AIMS: Tamoxifen is a selective oestrogen receptor modulator widely used in the prevention and treatment of breast cancer. Women receiving long-term tamoxifen therapy do not experience cardiac arrhythmias although acute perfusion of tamoxifen has been shown to inhibit cardiac K(+) currents. This observation suggests that chronic tamoxifen treatment does not negatively modulate cardiac K(+) currents. Therefore, we investigated the chronic effects of tamoxifen on K(+) currents and channels in mouse and guinea pig ventricles. METHODS AND RESULTS: Female mice and guinea pigs were treated with placebo or tamoxifen pellets for 60 days. Voltage-clamp experiments showed that the density of the Ca²(+)-independent transient outward (I(to)), the ultrarapid delayed rectifier (I(Kur)), the steady-state (I(ss)), and the inward rectifier (I(K1)) K(+) currents were increased in tamoxifen-treated mice ventricle. Western blot analysis revealed that protein expression of the underlying K(+) channels Kv4.3 (I(to)), Kv1.5 (I(Kur)), Kv2.1 (I(ss)), and Kir2.1 (I(K1)) were significantly higher in the ventricle of tamoxifen-treated mice. Protein expression of the K(+) channel subunits encoding I(Kr) and I(Ks) (ERG1, KCNQ1, and KCNE1) was also increased in tamoxifen-treated guinea pig ventricle. CONCLUSION: Conditions with high oestrogen levels are associated with reduced K(+) currents. Thus, conceivably, tamoxifen might prevent the inhibitory effects of oestrogen on K(+) channels by blocking the oestrogen receptors, which would explain the reported increase in K(+) currents. These findings could contribute to explain the absence of cardiac arrhythmia with long-term tamoxifen therapy.

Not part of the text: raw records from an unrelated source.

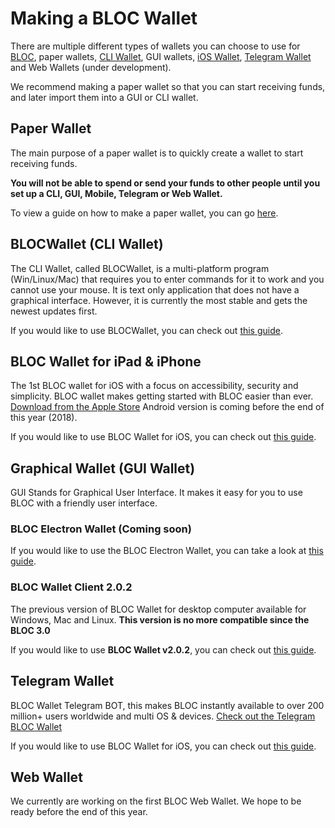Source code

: # Making a BLOC Wallet

There are multiple different types of wallets you can choose to use for [BLOC](https://bloc.money), paper wallets, [CLI Wallet](../wallets/Using-BLOCWallet.md), GUI wallets, [iOS Wallet](../wallets/BLOC-iOS-wallet.md), [Telegram Wallet](../wallets/BLOC-Telegram-Wallet.md) and Web Wallets (under development).

We recommend making a paper wallet so that you can start receiving funds, and later import them into a GUI or CLI wallet.

## **Paper Wallet**

The main purpose of a paper wallet is to quickly create a wallet to start receiving funds.

**You will not be able to spend or send your funds to other people until you set up a CLI, GUI, Mobile, Telegram or Web Wallet.**

To view a guide on how to make a paper wallet, you can go [here](../#).

## **BLOCWallet (CLI Wallet)**

The CLI Wallet, called BLOCWallet, is a multi-platform program (Win/Linux/Mac) that requires you to enter commands for it to work and you cannot use your mouse. It is text only application that does not have a graphical interface. However, it is currently the most stable and gets the newest updates first.

If you would like to use BLOCWallet, you can check out [this guide](../wallets/Using-BLOCWallet.md).

## **BLOC Wallet for iPad & iPhone**

The 1st BLOC wallet for iOS with a focus on accessibility, security and simplicity. BLOC wallet makes getting started with BLOC easier than ever. [Download from the Apple Store](https://itunes.apple.com/us/app/bloc-wallet-by-furiousteam-ltd/id1437924269?mt=8&ign-mpt=uo%3D2) Android version is coming before the end of this year (2018).

If you would like to use BLOC Wallet for iOS, you can check out [this guide](../wallets/BLOC-iOS-wallet.md).

## **Graphical Wallet (GUI Wallet)**

GUI Stands for Graphical User Interface. It makes it easy for you to use BLOC with a friendly user interface.

### BLOC Electron Wallet (Coming soon)

If you would like to use the BLOC Electron Wallet, you can take a look at [this guide](../#).

### **BLOC Wallet Client 2.0.2**

The previous version of BLOC Wallet for desktop computer available for Windows, Mac and Linux.
**This version is no more compatible since the BLOC 3.0**

If you would like to use **BLOC Wallet v2.0.2**, you can check out [this guide](../wallets/BLOC-GUI-Desktop-Wallet-V2.md).

## **Telegram Wallet**

BLOC Wallet Telegram BOT, this makes BLOC instantly available to over 200 million+ users worldwide and multi OS & devices. [Check out the Telegram BLOC Wallet](https://t.me/bloc_wallet_bot)

If you would like to use BLOC Wallet for iOS, you can check out [this guide](../wallets/BLOC-Telegram-Wallet.md).

## **Web Wallet**

We currently are working on the first BLOC Web Wallet. We hope to be ready before the end of this year.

4-Hydroxytamoxifen inhibits K(+) currents in mouse ventricular myocytes.

Tamoxifen is a widely used chemotherapeutic agent, which has been associated with prolongation of the QT interval. Other studies have reported that acute exposure to tamoxifen can reduce cardiac K(+) currents. However, in vivo tamoxifen is largely metabolized and most of its activity is attributable to its major metabolite, 4-hydroxytamoxifen (4OH-tamoxifen). Accordingly, in the present study, we performed voltage-clamp experiments to directly investigate the effects of 4OH-tamoxifen on the repolarizing K(+) currents in adult mouse ventricular myocytes in order to determine whether the effects of tamoxifen on repolarization could be ascribed to 4OH-tamoxifen. K(+) currents were recorded before and after acute exposure to 4OH-tamoxifen (0.5, 1 and 10microM). 4OH-tamoxifen reduced the density of the Ca(2+)-independent transient outward (I(to)), the ultrarapid delayed rectifier (I(Kur)) and the inward rectifier (I(K1)) K(+) currents (by up to 43%, 41% and 26%, respectively) but had no significant effect on the steady-state outward K(+) current (I(ss)). Voltage dependence of steady-state inactivation and reactivation time of I(to) and I(Kur) were not affected by 4OH-tamoxifen. Experiments using the pure estrogen receptor antagonist, ICI 182,780 and the inhibitor of gene transcription, actinomycin D, were undertaken to assess the involvement of estrogen receptor. Administered alone these compounds did not affect the density of K(+) currents. Moreover, pretreatment of the cells with ICI 182,780 or actinomycin D did not prevent the inhibitory response to 4OH-tamoxifen. Overall, 4OH-tamoxifen reduced K(+) currents in mouse ventricle and this effect is unrelated to gene transcription and does not involve interaction of the drug with estrogen receptor.